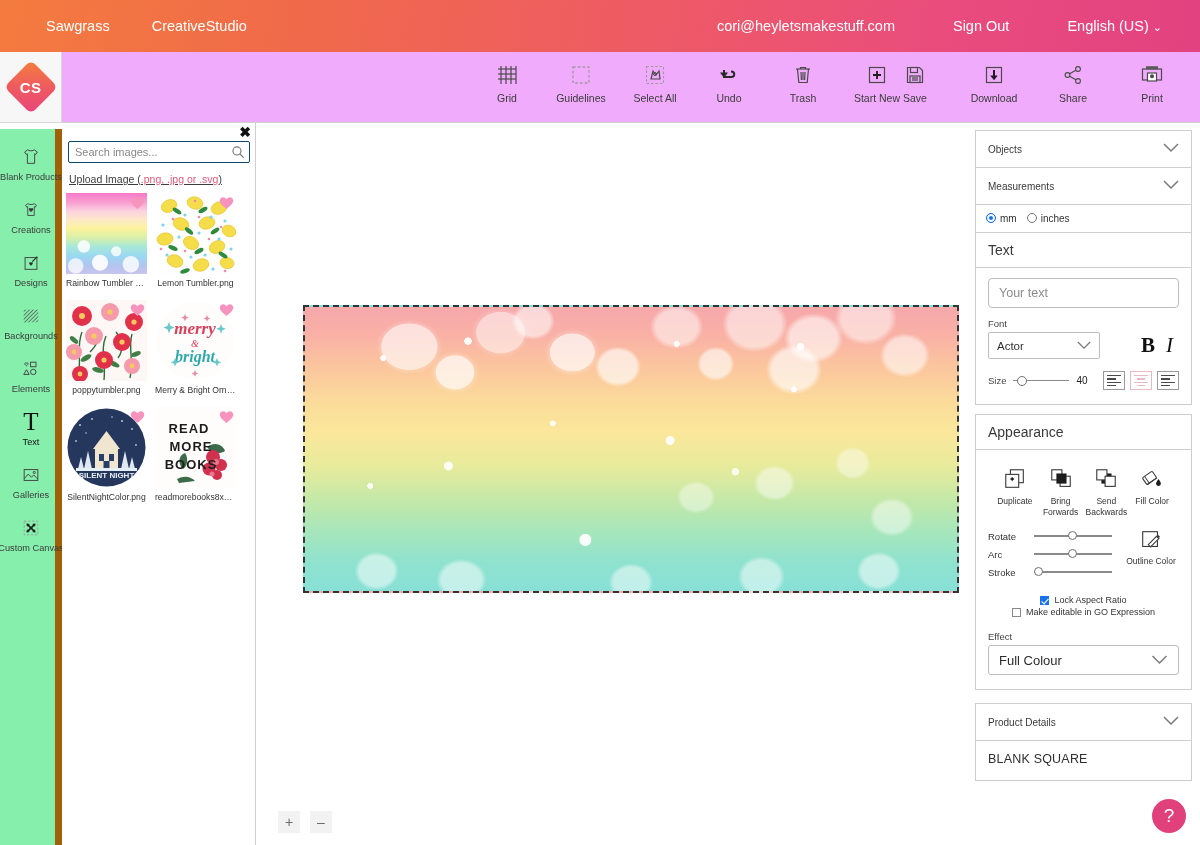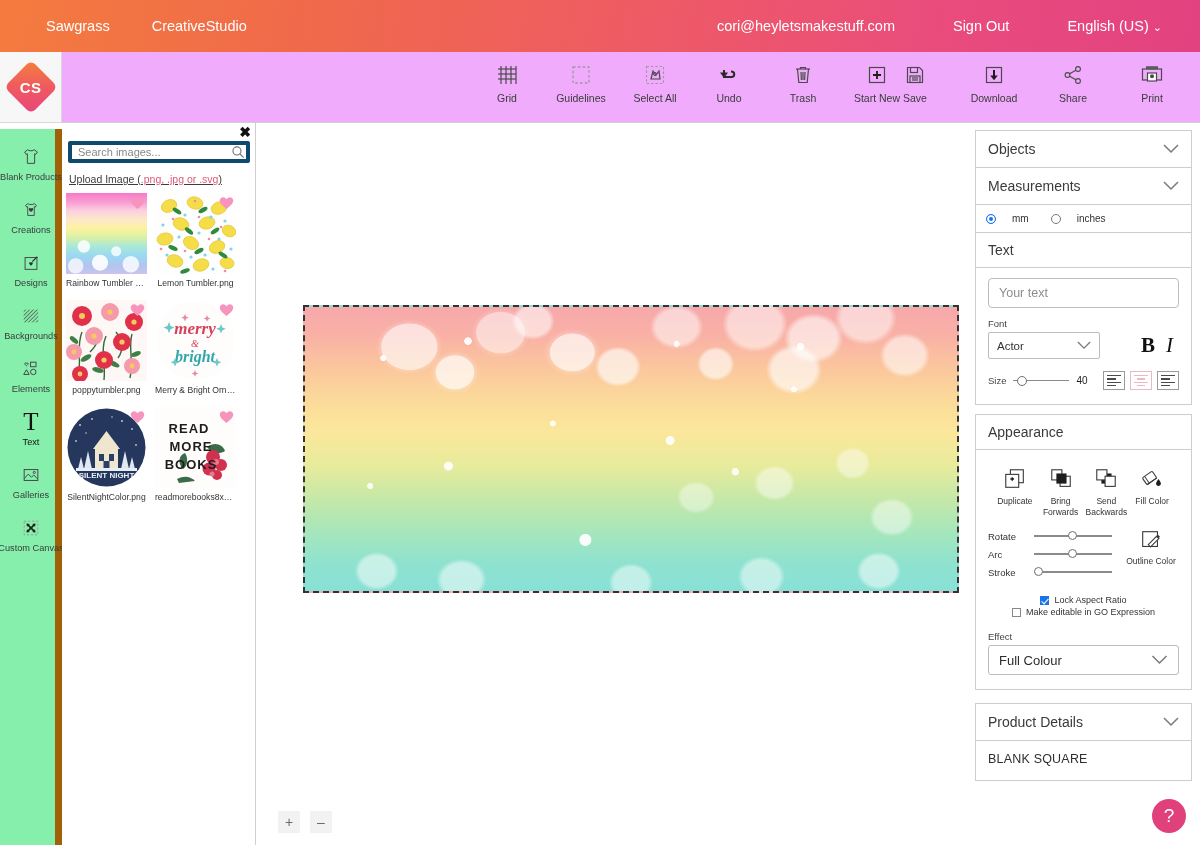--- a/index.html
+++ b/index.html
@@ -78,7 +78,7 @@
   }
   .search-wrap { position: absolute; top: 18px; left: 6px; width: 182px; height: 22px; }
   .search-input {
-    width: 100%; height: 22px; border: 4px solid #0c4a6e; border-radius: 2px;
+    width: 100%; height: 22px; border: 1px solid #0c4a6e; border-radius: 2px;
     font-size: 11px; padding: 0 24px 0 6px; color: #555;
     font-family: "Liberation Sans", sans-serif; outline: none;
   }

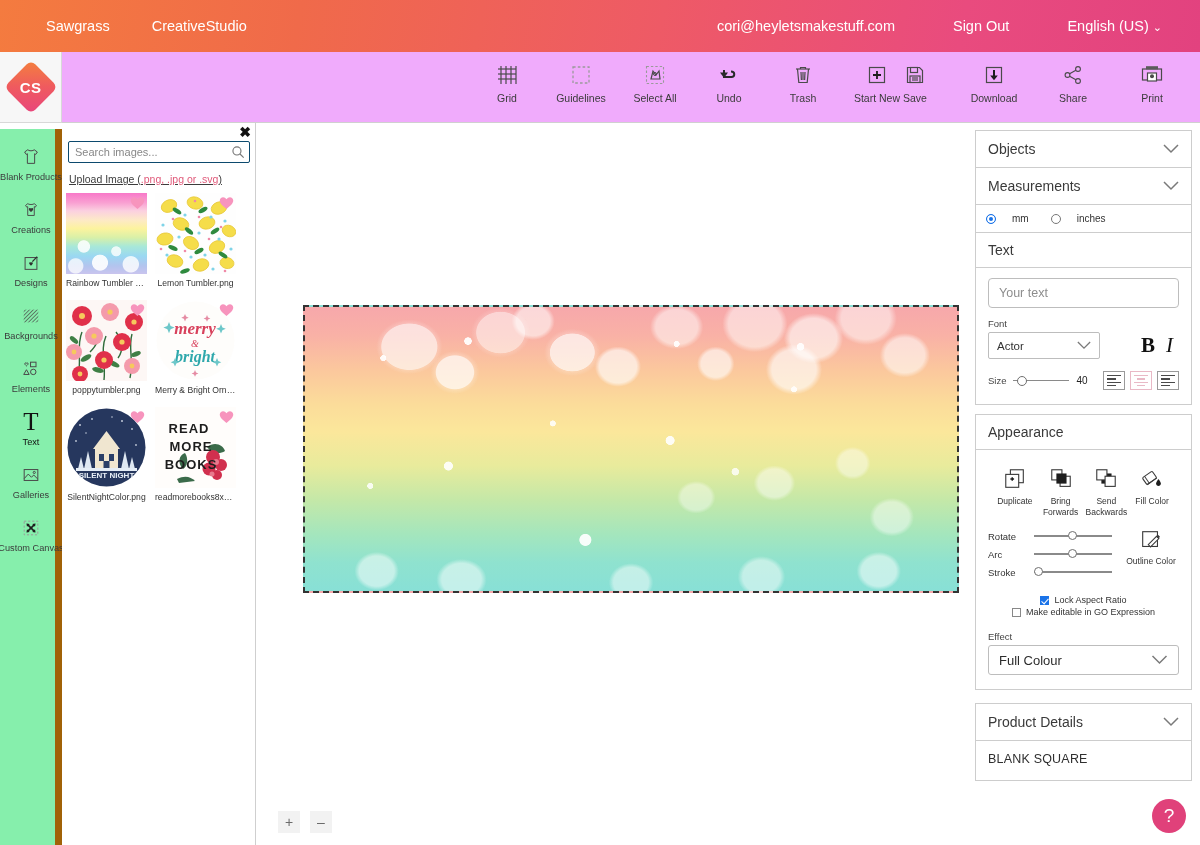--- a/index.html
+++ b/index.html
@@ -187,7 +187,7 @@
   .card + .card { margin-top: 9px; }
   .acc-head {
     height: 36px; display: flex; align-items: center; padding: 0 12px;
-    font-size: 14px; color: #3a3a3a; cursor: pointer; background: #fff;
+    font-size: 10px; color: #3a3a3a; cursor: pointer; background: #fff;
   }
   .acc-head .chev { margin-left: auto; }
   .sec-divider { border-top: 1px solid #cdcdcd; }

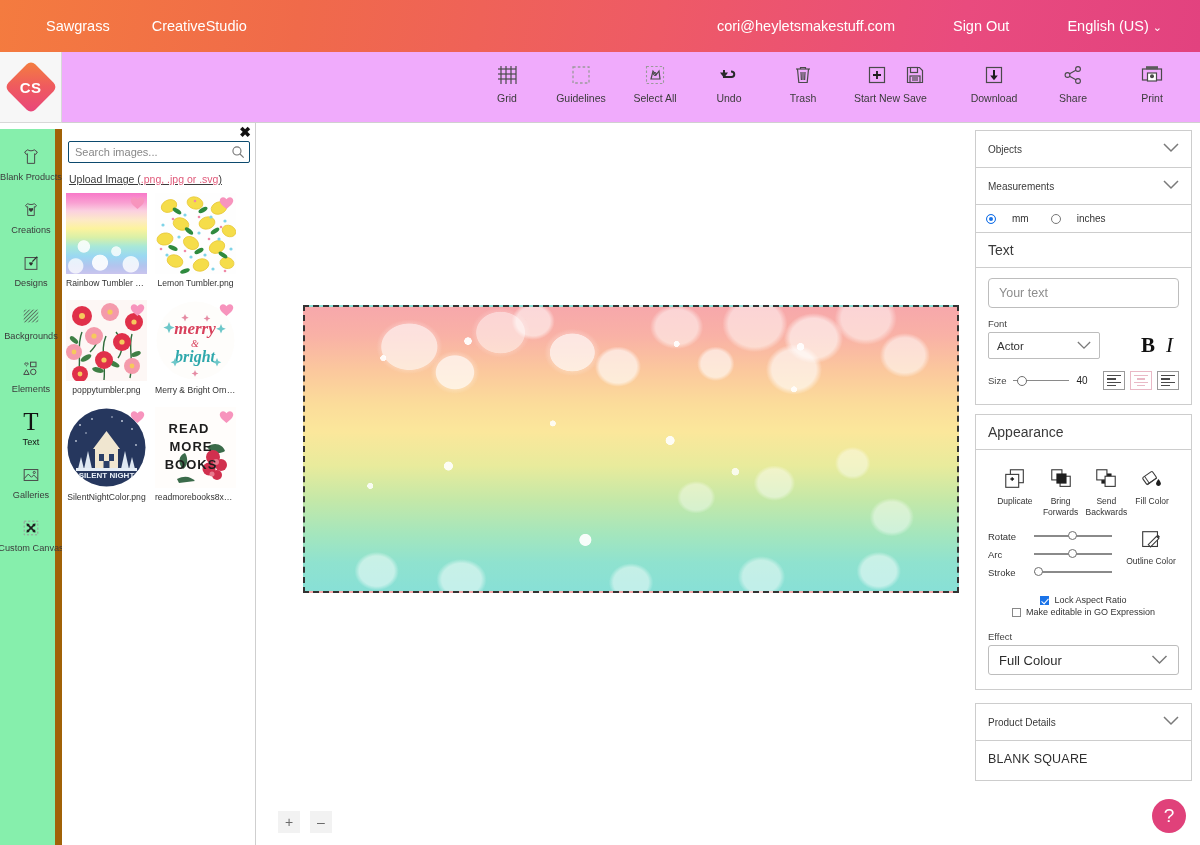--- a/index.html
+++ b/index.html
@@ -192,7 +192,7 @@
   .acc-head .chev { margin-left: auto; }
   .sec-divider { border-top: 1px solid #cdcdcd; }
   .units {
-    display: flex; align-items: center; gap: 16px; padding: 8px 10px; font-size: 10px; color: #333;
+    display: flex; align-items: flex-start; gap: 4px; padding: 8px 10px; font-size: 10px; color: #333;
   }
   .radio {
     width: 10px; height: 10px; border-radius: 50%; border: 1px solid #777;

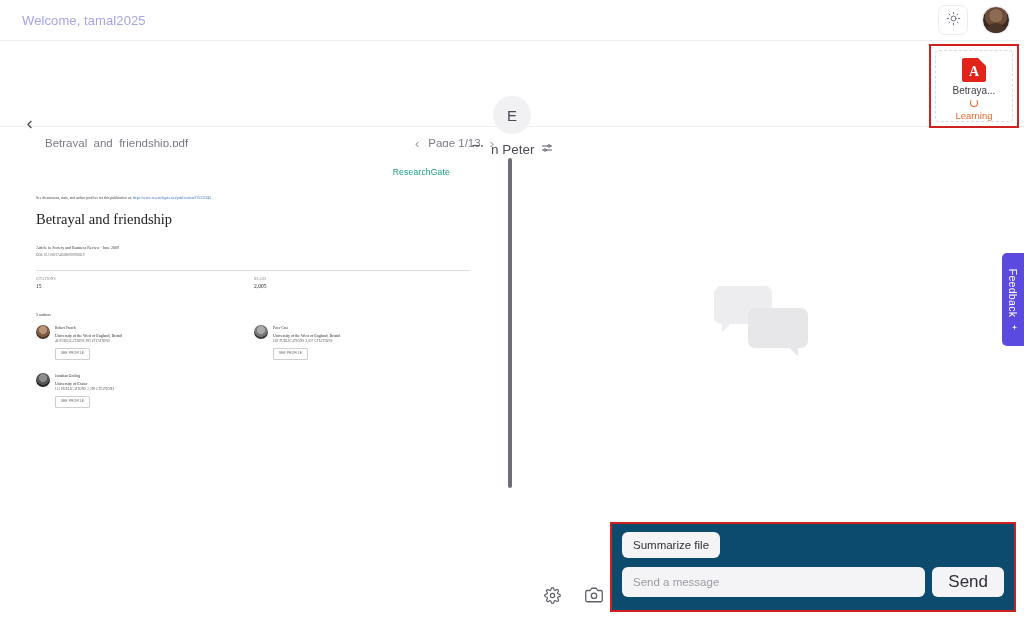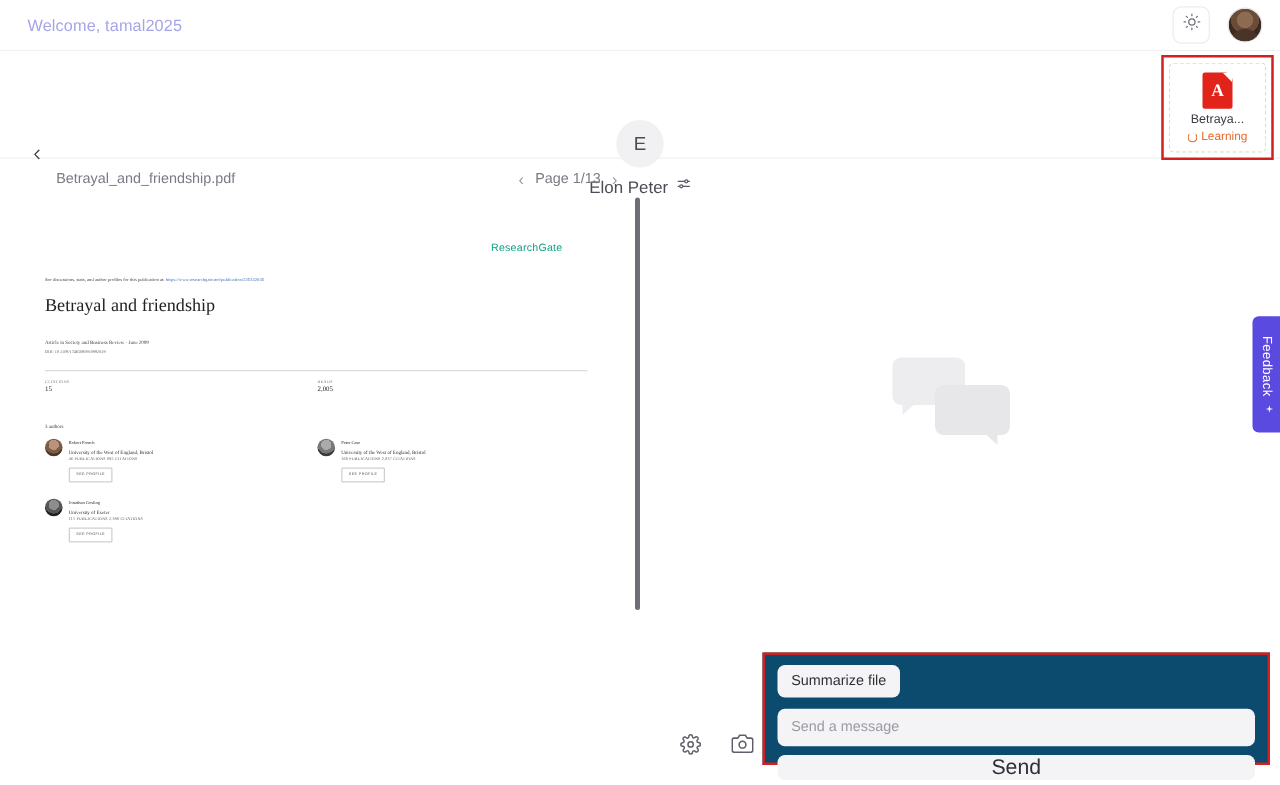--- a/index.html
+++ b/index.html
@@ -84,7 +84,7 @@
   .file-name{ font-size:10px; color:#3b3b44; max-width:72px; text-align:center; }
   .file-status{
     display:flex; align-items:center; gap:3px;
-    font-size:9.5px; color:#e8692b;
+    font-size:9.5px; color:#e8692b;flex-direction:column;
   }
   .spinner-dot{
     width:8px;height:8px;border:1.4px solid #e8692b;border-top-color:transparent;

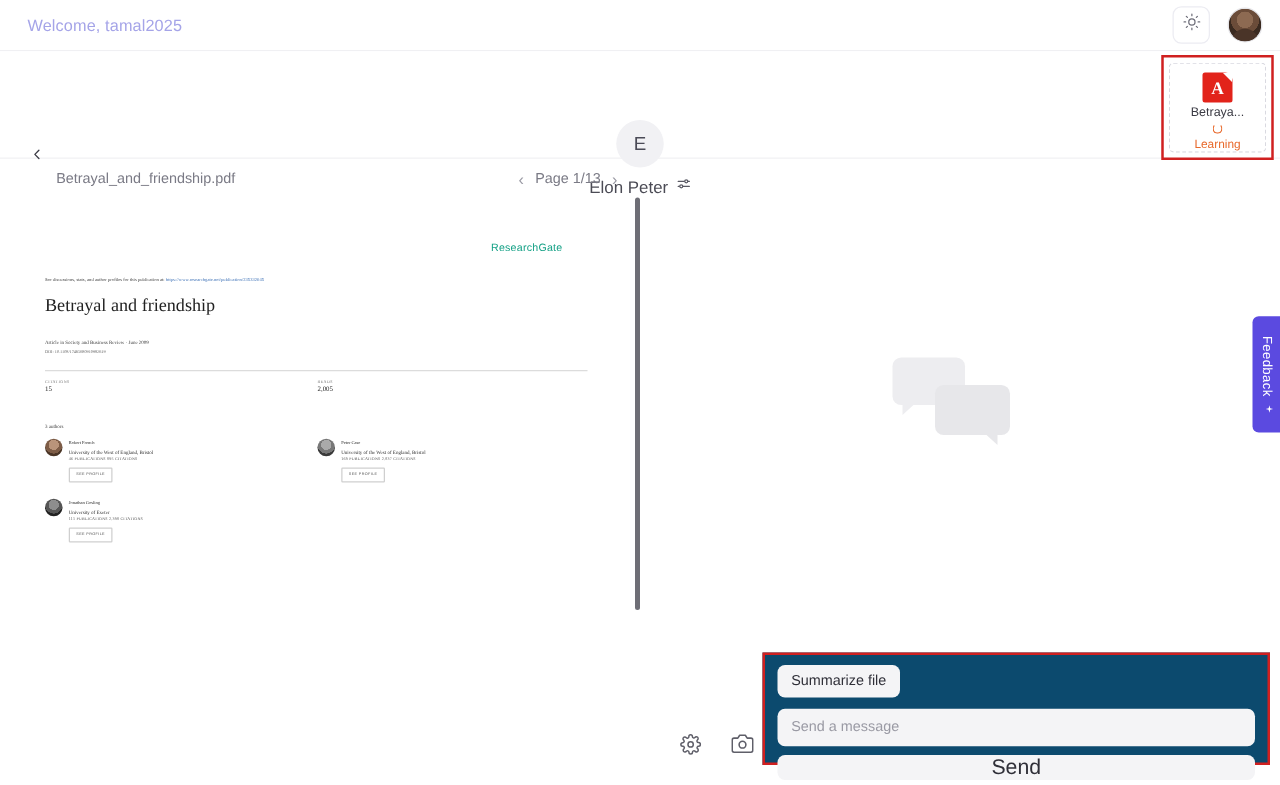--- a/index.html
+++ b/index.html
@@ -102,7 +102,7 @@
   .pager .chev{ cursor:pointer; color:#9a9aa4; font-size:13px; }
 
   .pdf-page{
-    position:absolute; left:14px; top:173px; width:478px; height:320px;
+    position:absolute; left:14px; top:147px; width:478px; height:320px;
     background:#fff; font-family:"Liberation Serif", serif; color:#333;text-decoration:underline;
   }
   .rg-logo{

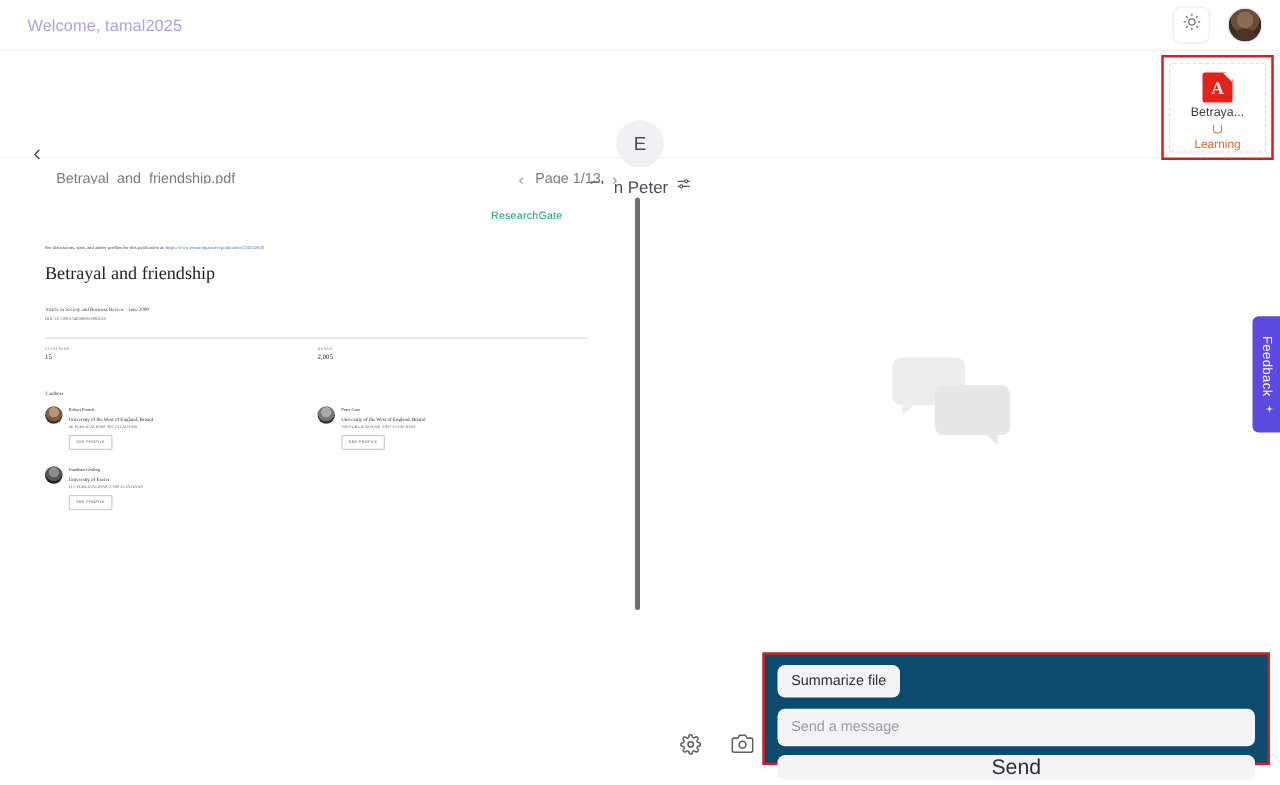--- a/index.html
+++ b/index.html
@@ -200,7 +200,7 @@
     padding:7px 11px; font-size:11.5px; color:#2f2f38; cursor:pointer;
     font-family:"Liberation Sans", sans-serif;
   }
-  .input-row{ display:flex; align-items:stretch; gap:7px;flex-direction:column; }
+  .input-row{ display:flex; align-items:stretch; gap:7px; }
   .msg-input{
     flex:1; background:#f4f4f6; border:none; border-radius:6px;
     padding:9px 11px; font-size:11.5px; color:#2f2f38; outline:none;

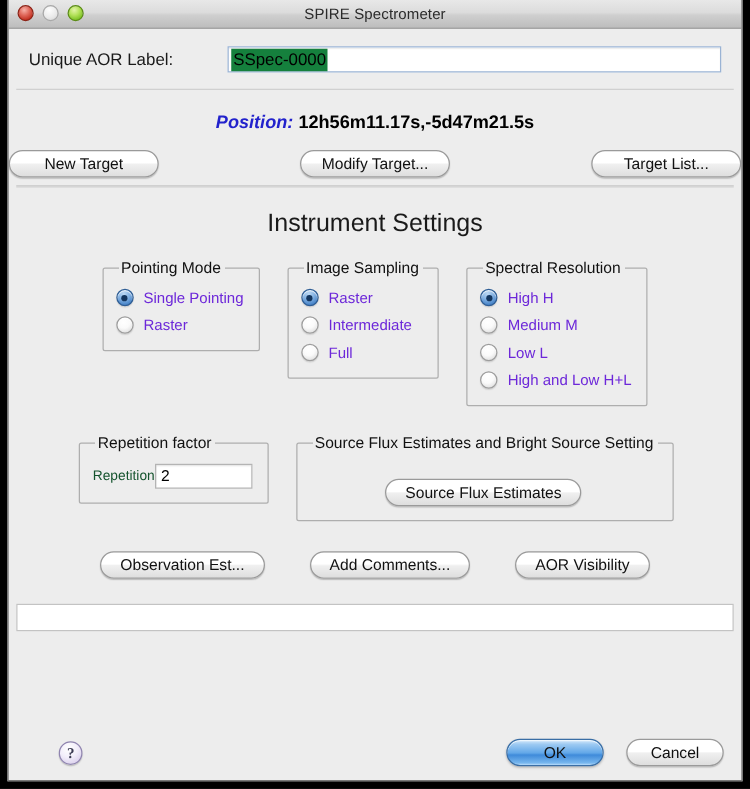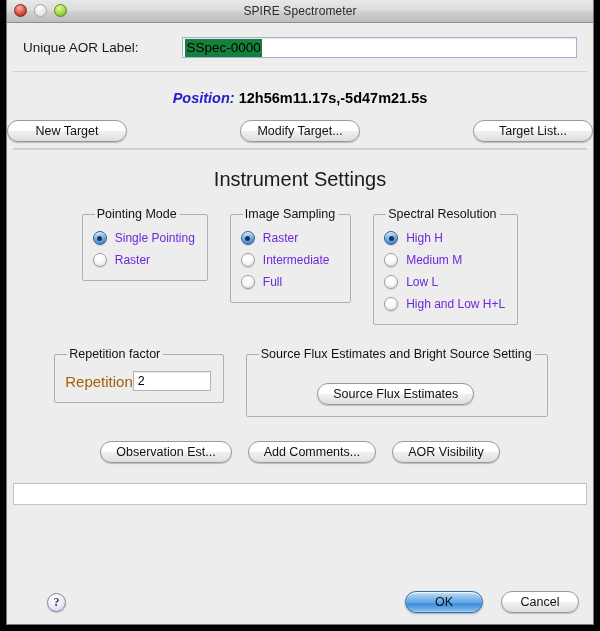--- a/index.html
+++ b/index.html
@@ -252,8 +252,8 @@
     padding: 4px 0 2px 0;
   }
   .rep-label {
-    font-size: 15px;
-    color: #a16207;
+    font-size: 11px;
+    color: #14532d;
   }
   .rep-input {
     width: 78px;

- [INSTRUCTIONS TO FOLLOW]: Set the records down again word for word; the pictures stay out.

- [TASK OUTPUT]:
--- a/index.html
+++ b/index.html
@@ -78,7 +78,7 @@
   }
   .search-wrap { position: absolute; top: 18px; left: 6px; width: 182px; height: 22px; }
   .search-input {
-    width: 100%; height: 22px; border: 4px solid #0c4a6e; border-radius: 2px;
+    width: 100%; height: 22px; border: 1px solid #0c4a6e; border-radius: 2px;
     font-size: 11px; padding: 0 24px 0 6px; color: #555;
     font-family: "Liberation Sans", sans-serif; outline: none;
   }

--- a/index.html
+++ b/index.html
@@ -187,7 +187,7 @@
   .card + .card { margin-top: 9px; }
   .acc-head {
     height: 36px; display: flex; align-items: center; padding: 0 12px;
-    font-size: 14px; color: #3a3a3a; cursor: pointer; background: #fff;
+    font-size: 10px; color: #3a3a3a; cursor: pointer; background: #fff;
   }
   .acc-head .chev { margin-left: auto; }
   .sec-divider { border-top: 1px solid #cdcdcd; }

--- a/index.html
+++ b/index.html
@@ -192,7 +192,7 @@
   .acc-head .chev { margin-left: auto; }
   .sec-divider { border-top: 1px solid #cdcdcd; }
   .units {
-    display: flex; align-items: center; gap: 16px; padding: 8px 10px; font-size: 10px; color: #333;
+    display: flex; align-items: flex-start; gap: 4px; padding: 8px 10px; font-size: 10px; color: #333;
   }
   .radio {
     width: 10px; height: 10px; border-radius: 50%; border: 1px solid #777;

--- a/index.html
+++ b/index.html
@@ -84,7 +84,7 @@
   .file-name{ font-size:10px; color:#3b3b44; max-width:72px; text-align:center; }
   .file-status{
     display:flex; align-items:center; gap:3px;
-    font-size:9.5px; color:#e8692b;
+    font-size:9.5px; color:#e8692b;flex-direction:column;
   }
   .spinner-dot{
     width:8px;height:8px;border:1.4px solid #e8692b;border-top-color:transparent;

--- a/index.html
+++ b/index.html
@@ -102,7 +102,7 @@
   .pager .chev{ cursor:pointer; color:#9a9aa4; font-size:13px; }
 
   .pdf-page{
-    position:absolute; left:14px; top:173px; width:478px; height:320px;
+    position:absolute; left:14px; top:147px; width:478px; height:320px;
     background:#fff; font-family:"Liberation Serif", serif; color:#333;text-decoration:underline;
   }
   .rg-logo{

--- a/index.html
+++ b/index.html
@@ -200,7 +200,7 @@
     padding:7px 11px; font-size:11.5px; color:#2f2f38; cursor:pointer;
     font-family:"Liberation Sans", sans-serif;
   }
-  .input-row{ display:flex; align-items:stretch; gap:7px;flex-direction:column; }
+  .input-row{ display:flex; align-items:stretch; gap:7px; }
   .msg-input{
     flex:1; background:#f4f4f6; border:none; border-radius:6px;
     padding:9px 11px; font-size:11.5px; color:#2f2f38; outline:none;

--- a/index.html
+++ b/index.html
@@ -252,8 +252,8 @@
     padding: 4px 0 2px 0;
   }
   .rep-label {
-    font-size: 15px;
-    color: #a16207;
+    font-size: 11px;
+    color: #14532d;
   }
   .rep-input {
     width: 78px;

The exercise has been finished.